SB702 – not yet heard by committee
This bill has already garnered some media attention as it states that failure to register for TAT and GET is a class C felony. A Class C felony is punishable by a maximum of seven years in prison. Class C felonies include crimes such as theft, possession of a controlled substance, second-degree statutory rape and first-degree involuntary manslaughter.
This bill also sets up a public database whereby anyone can look you up to see if you are properly registered. This raises certain security and privacy concerns.
SB695 – not yet heard by committee
This bill is actually quite good as it attempts to clarify that TAT applies to rent and mandatory fees charged to guests. RBOAA supports clarification of tax rules.
The Hawaii Legislature opened earlier in January and will run until about mid-May.
2. Funding and Membership – RBOAA
It is, of course, membership renewal time!
“Mahalo” to all of you who renewed your membership and/or made a donation to RBOAA this year. We would not be able to do what we do without your support.
We have engaged our lobbyist in Honolulu already this year and he has been of great help so far. But, he is not cheap!
In a recent study of some of the more popular owner rental web sites, there appears to be more than five thousand owner-managed vacation rental properties in Hawaii. That number dwarfs our membership numbers so we know there are a lot of owners out there who might not be aware of RBOAA, not aware of all the good work we have done, and all of the good we will continue to do on your behalf.
We need to grow our membership in order to continue on as we have in the past. Please ask anyone you know who owns a vacation rental property to visit our web site www.rboaa.org and become a member or make a donation today. We all have neighbors, friends, or maybe even family who would benefit. Please don’t assume they are aware of RBOAA. We are all in this together and all of you can act as a small army of recruiters.
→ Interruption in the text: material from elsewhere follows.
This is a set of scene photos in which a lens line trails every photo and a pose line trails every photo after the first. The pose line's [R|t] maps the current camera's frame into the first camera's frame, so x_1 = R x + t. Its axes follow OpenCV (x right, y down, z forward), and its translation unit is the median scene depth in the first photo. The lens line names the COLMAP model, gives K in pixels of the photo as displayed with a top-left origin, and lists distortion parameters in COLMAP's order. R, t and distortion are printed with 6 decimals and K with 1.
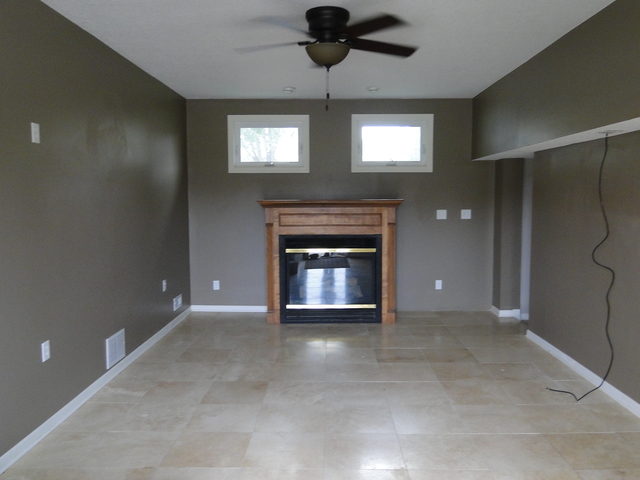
lens RADIAL K [[528.3, 0, 320.0], [0, 528.3, 240.0], [0, 0, 1]] dist [-0.001064, -0.003892]
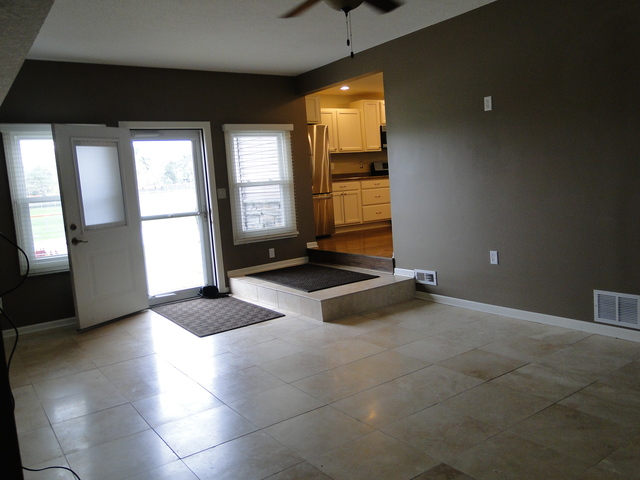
lens RADIAL K [[528.3, 0, 320.0], [0, 528.3, 240.0], [0, 0, 1]] dist [-0.001064, -0.003892]
pose [[-0.806588, 0.132930, -0.575973, 0.556956], [0.028789, 0.982064, 0.186336, -0.094565], [0.590412, 0.133714, -0.795949, 1.539558]]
Please do your part and help us spread the word.
Help us make sure everyone who self manages a vacation rental property in Hawaii is aware of the opposition we all face and that RBOAA is here to help.
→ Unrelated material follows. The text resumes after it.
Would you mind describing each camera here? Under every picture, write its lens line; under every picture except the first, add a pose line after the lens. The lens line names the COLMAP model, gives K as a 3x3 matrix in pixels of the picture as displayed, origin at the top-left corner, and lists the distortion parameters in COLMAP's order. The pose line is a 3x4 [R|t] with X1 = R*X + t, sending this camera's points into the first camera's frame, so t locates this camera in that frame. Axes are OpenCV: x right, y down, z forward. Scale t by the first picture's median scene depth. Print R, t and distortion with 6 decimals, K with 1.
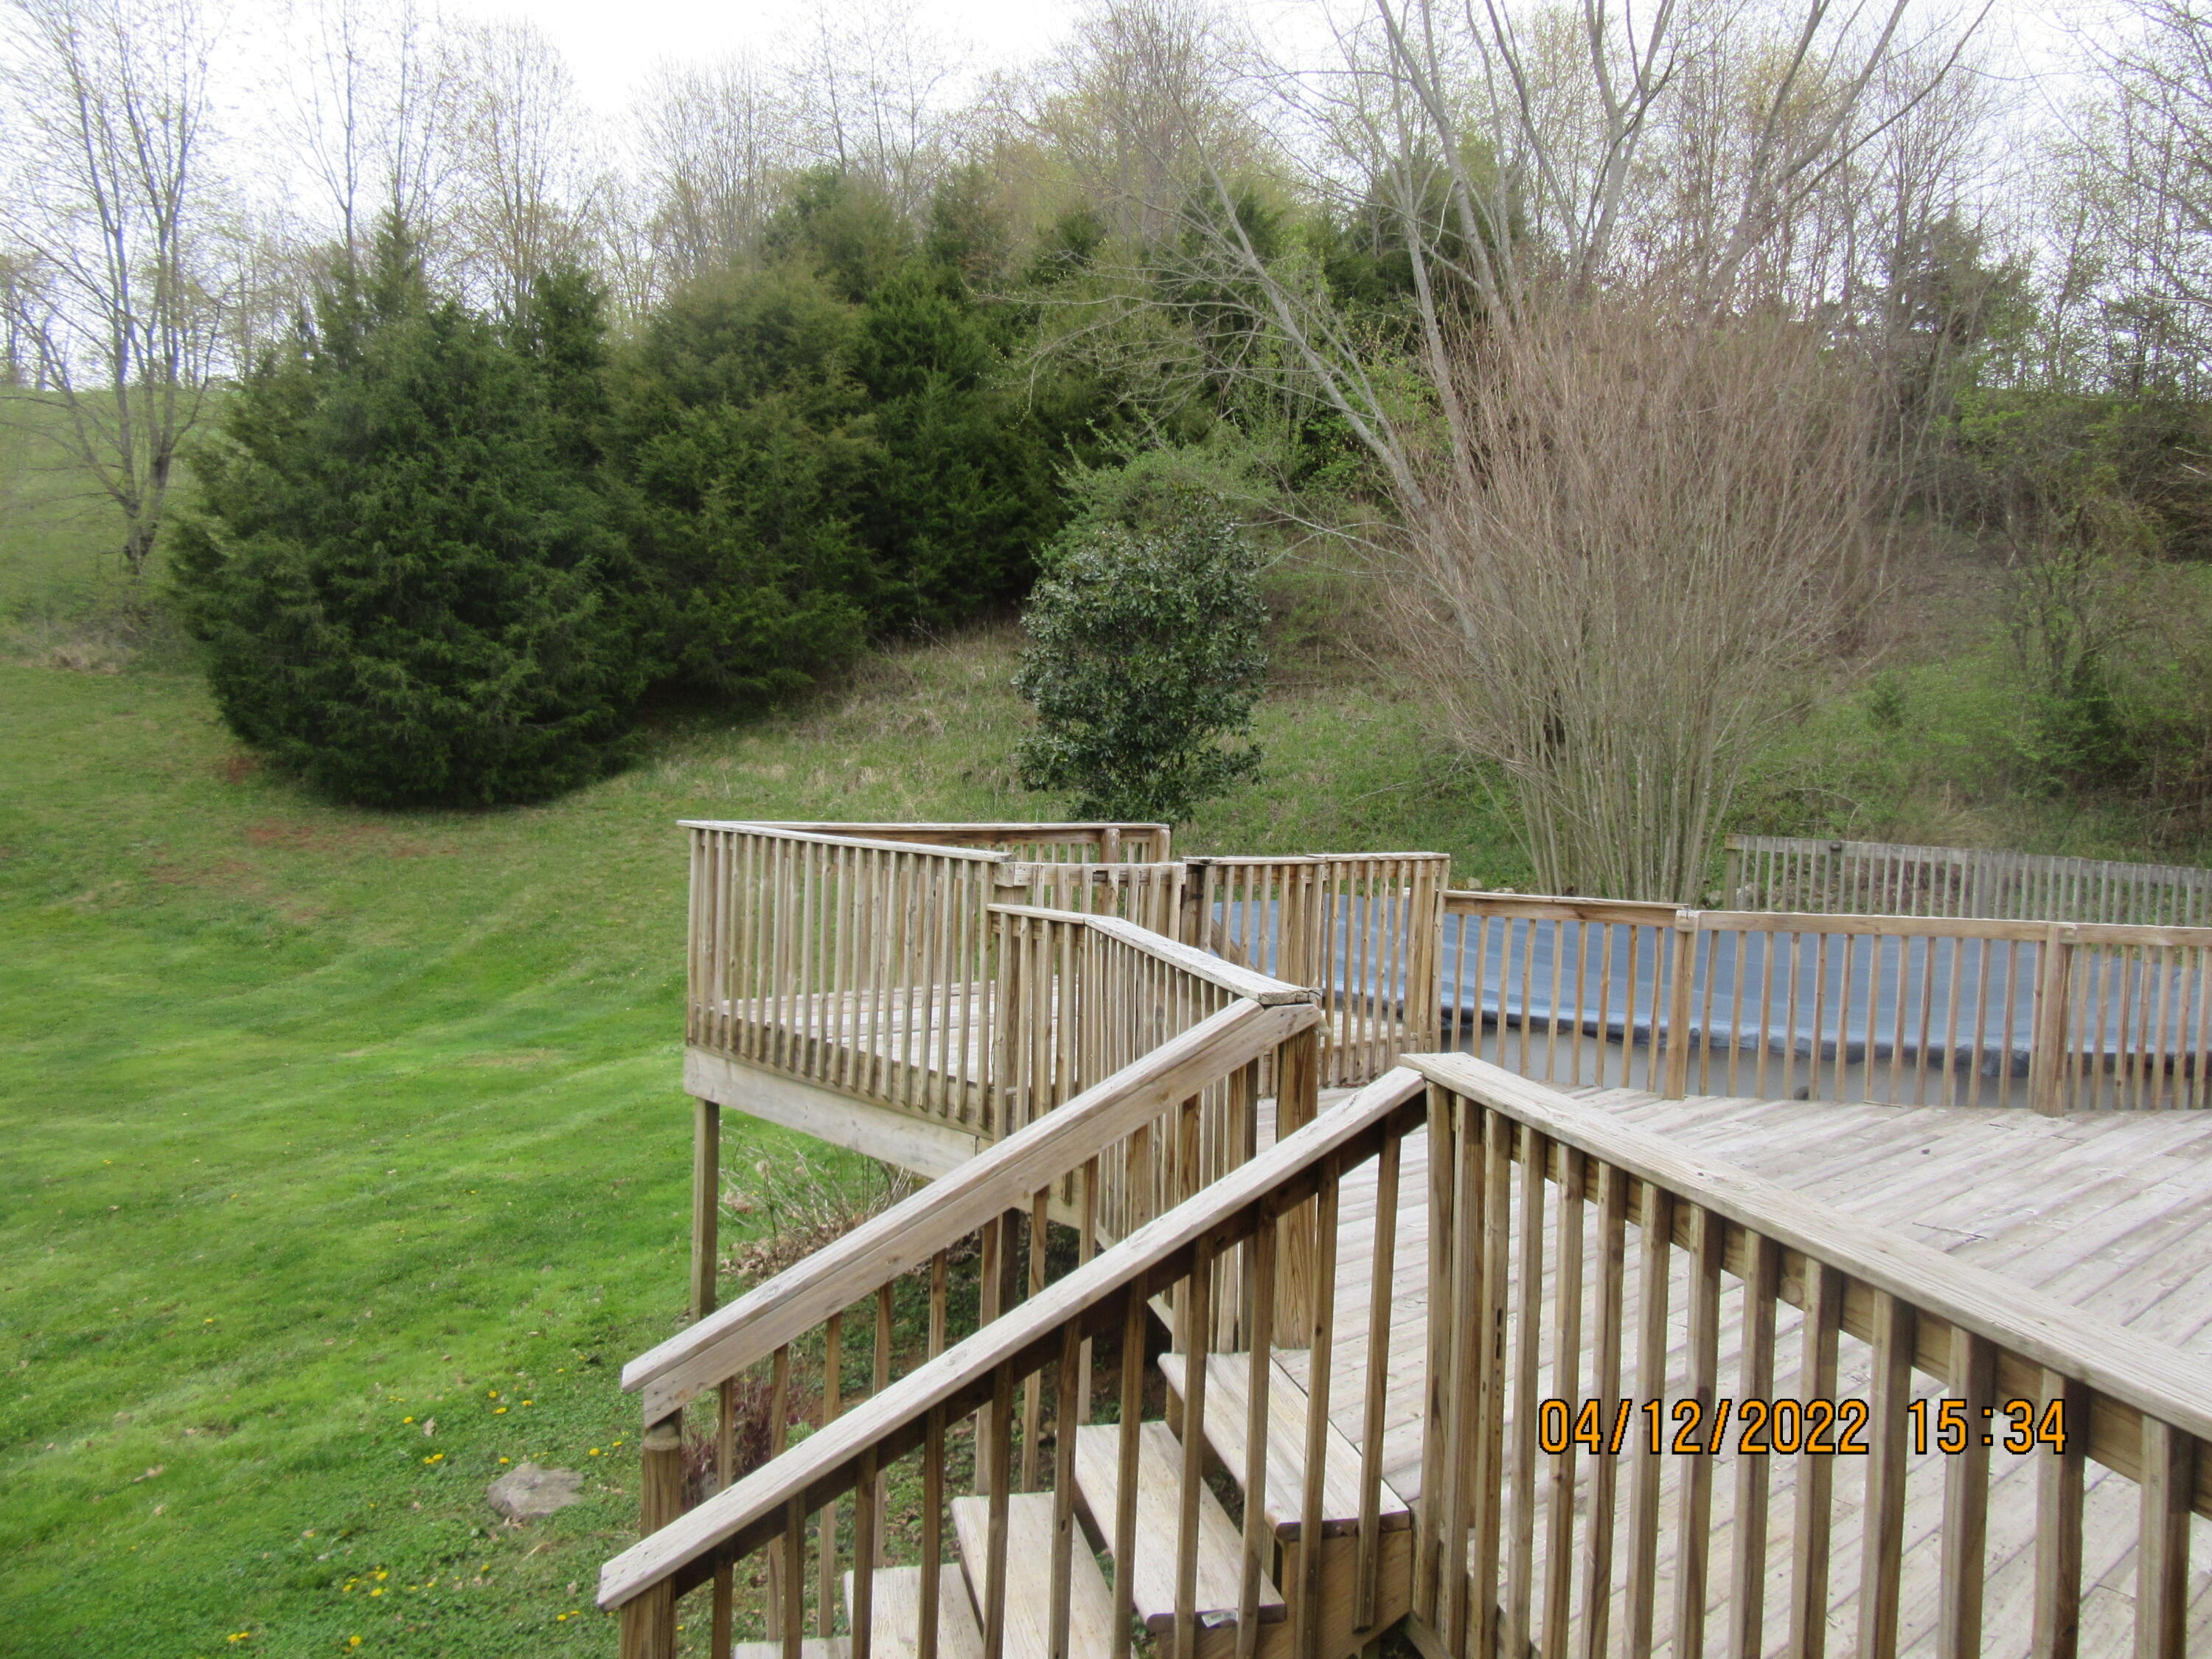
lens RADIAL K [[1667.3, 0, 1105.3], [0, 1667.3, 804.0], [0, 0, 1]] dist [-0.031022, 0.038011]
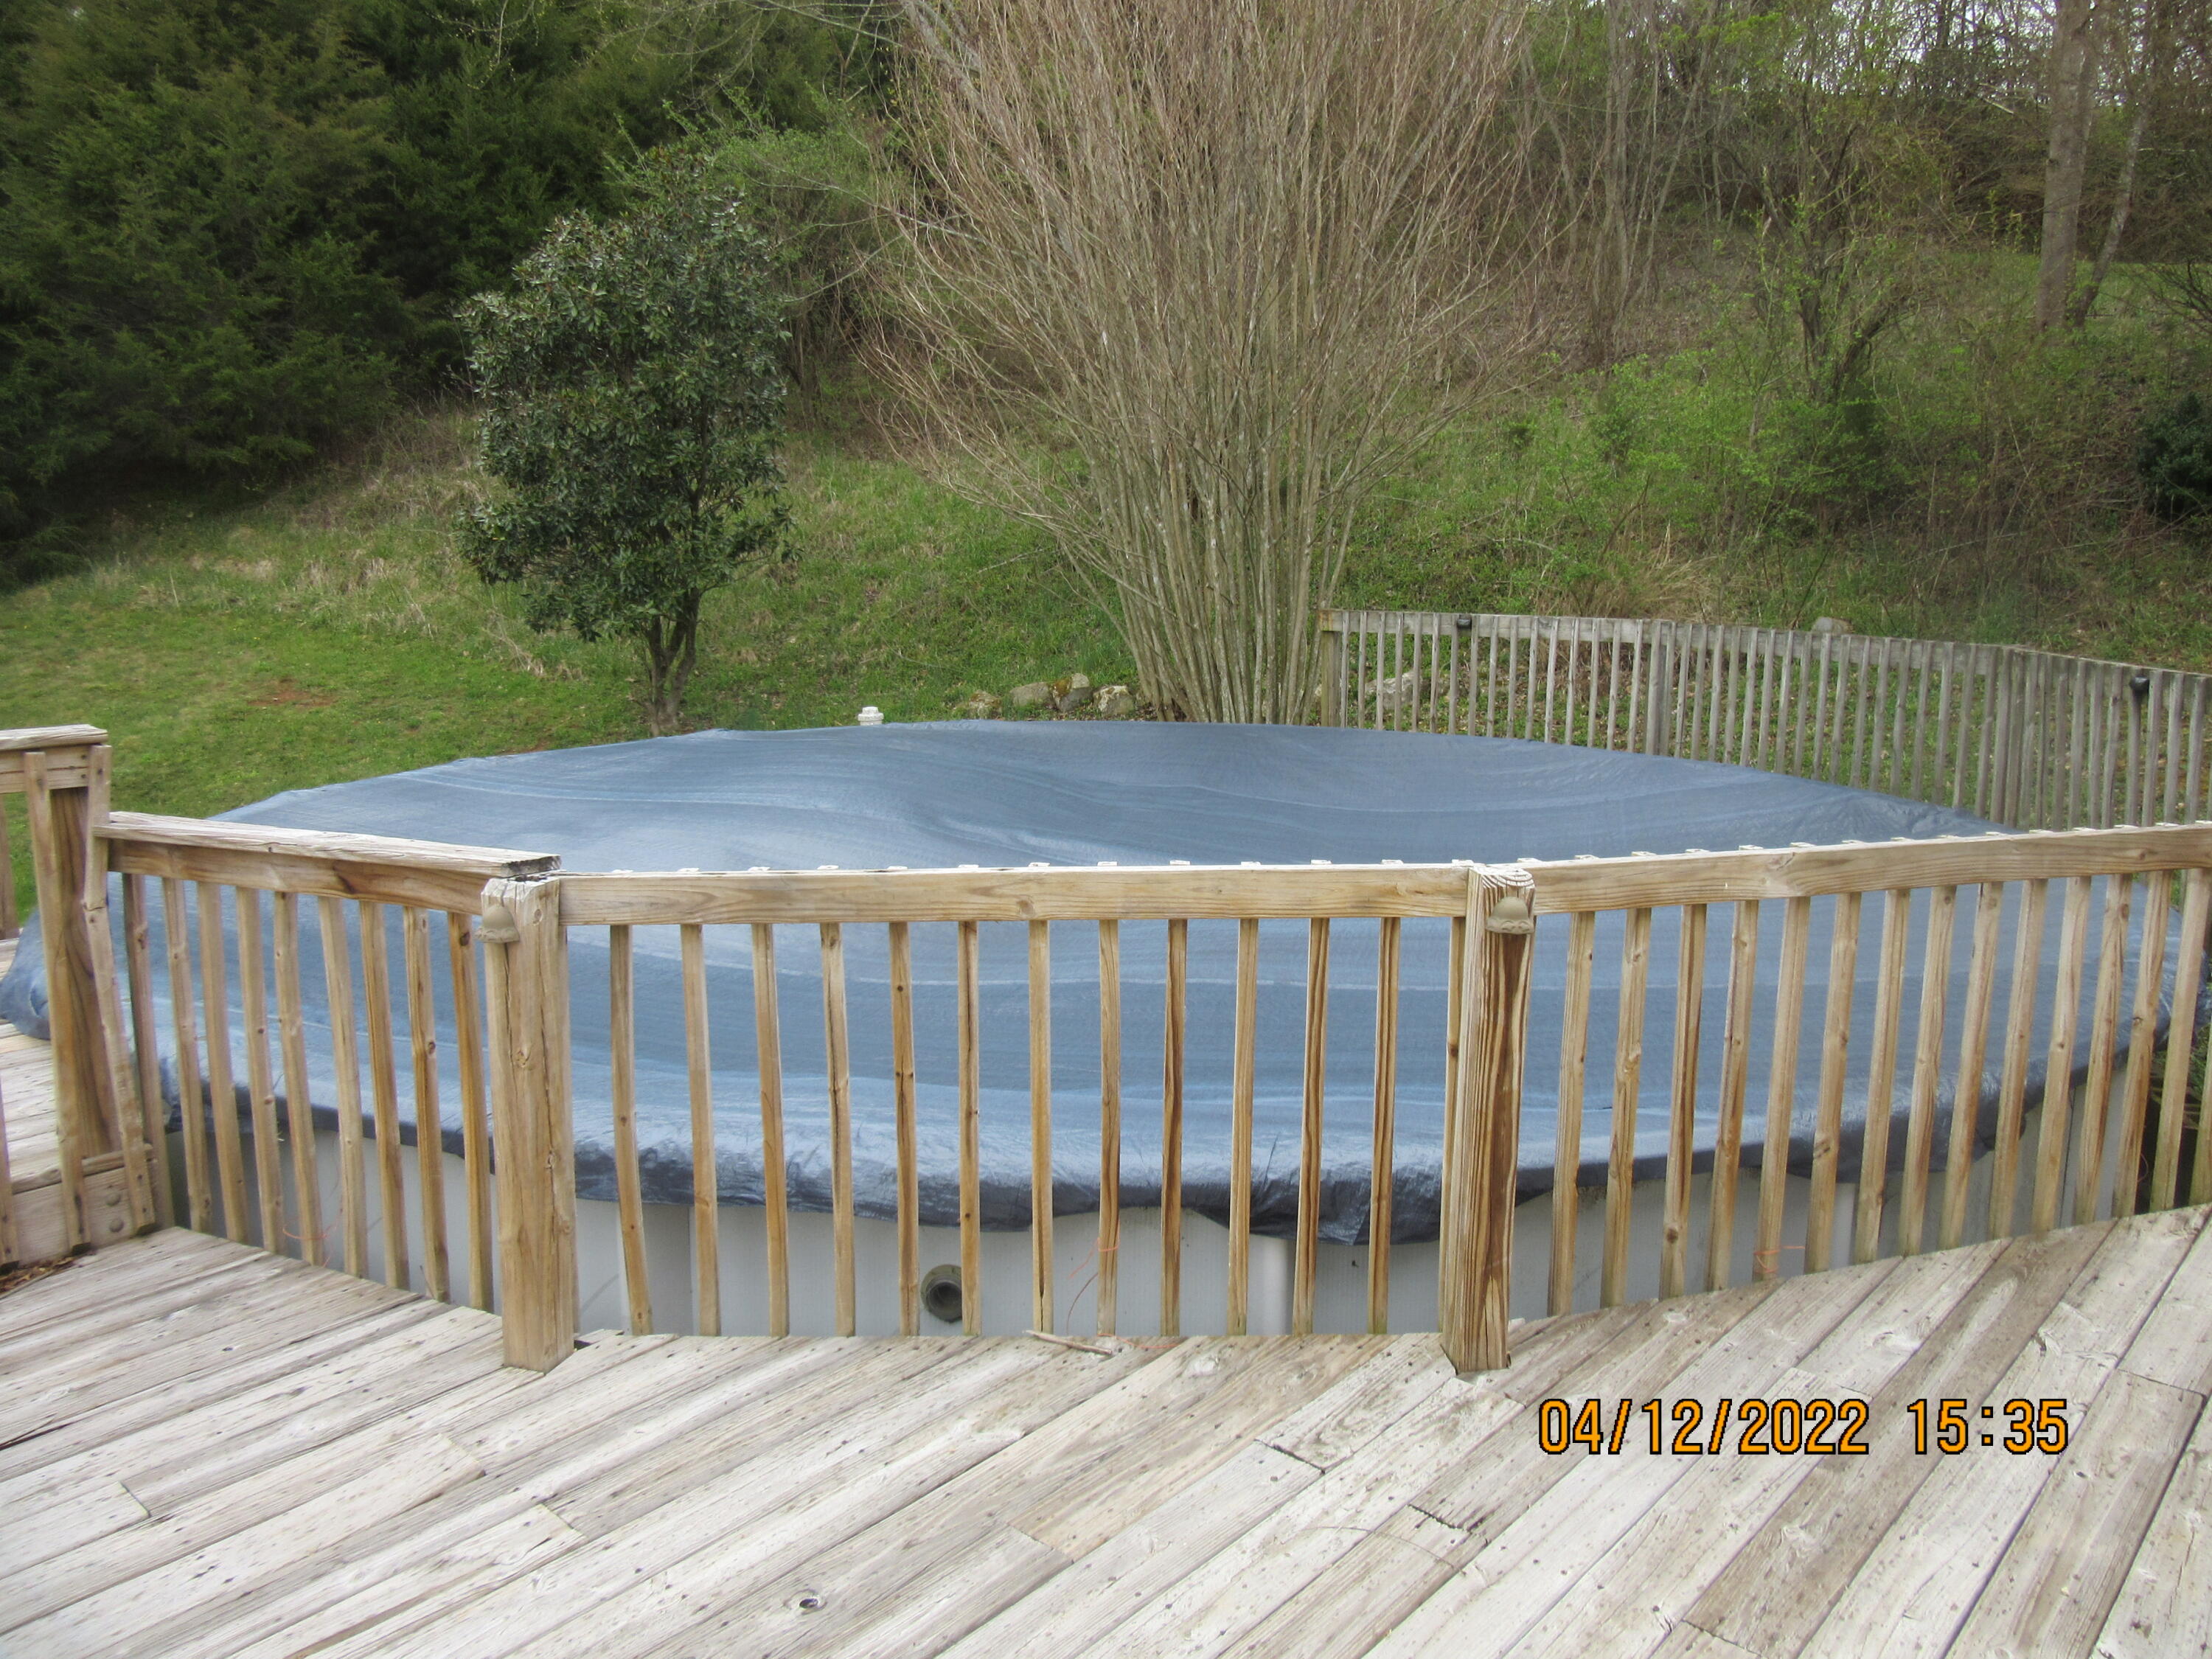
lens RADIAL K [[1667.3, 0, 1104.9], [0, 1667.3, 810.3], [0, 0, 1]] dist [-0.031022, 0.038011]
pose [[0.995650, -0.051103, 0.077914, 0.143181], [0.039984, 0.989608, 0.138123, 0.001027], [-0.084163, -0.134407, 0.987346, 0.199439]]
So please, right now, please renew your membership at www.rboaa.org and/or click on the “Donate — Click Here” button.
Remember, none of your executive team is paid – we are all volunteers.
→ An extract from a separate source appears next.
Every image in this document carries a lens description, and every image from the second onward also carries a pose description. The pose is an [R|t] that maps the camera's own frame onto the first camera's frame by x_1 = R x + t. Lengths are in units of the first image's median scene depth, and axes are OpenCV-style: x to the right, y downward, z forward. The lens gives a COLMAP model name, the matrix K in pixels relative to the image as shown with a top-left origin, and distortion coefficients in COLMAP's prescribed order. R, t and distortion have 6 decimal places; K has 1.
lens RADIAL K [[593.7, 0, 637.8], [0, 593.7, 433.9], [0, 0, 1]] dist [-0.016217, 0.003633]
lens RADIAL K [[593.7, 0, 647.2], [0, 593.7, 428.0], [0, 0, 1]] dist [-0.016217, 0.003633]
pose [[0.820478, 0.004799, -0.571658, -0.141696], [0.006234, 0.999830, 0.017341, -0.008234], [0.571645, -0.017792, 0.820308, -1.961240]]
3. Act 204 Took Effect January 1, 2016. Make sure you are in compliance today.
The full details of Act 204 are available on our website at www.rboaa.org. The key summary points are:
• If you don’t live on the same island as your vacation rental, you need to name a Local Contact and you must identify your Local Contact by name, phone number and email address to your guests before they check in and within the rental property. Your local contact does not need to be a real estate agent unless he/she is performing tasks for which a real estate license is required (e.g. collecting rent on your behalf).
• You must post your Hawaii Tax ID number (your TAT ID number) conspicuously in all advertisements and in your rental
We are still – yes – still – waiting for the detailed rules from the DoT as to how they will enforce and interpret Act 204. We will send that along to you when we get it.
4. Specific Regulations for each County
RBOAA’s mandate is focused at the State of Hawaii level, and to consider certain issues which bridge the County level and the State level.It is very important for you to know that each county in Hawaii has its own regulations (or lack thereof) for zoning and permitting of vacation rentals. Please visit the County Regulations page on the RBOAA website, https://www.rboaa.org/county-regulations/ to check for regulations and upcoming potential regulations. The onus is on you, as owner, to ensure you are in compliance with all regulations – state, county and HOA.
We recently updated the page with information on all counties.
We will do our best to keep this page up to date, but we can’t promise it is always up to date. If you have specific questions about county regulations which you can’t answer from our website, please contact the county. RBOAA simply does not have the volunteer resources to answer questions on specific county regulations.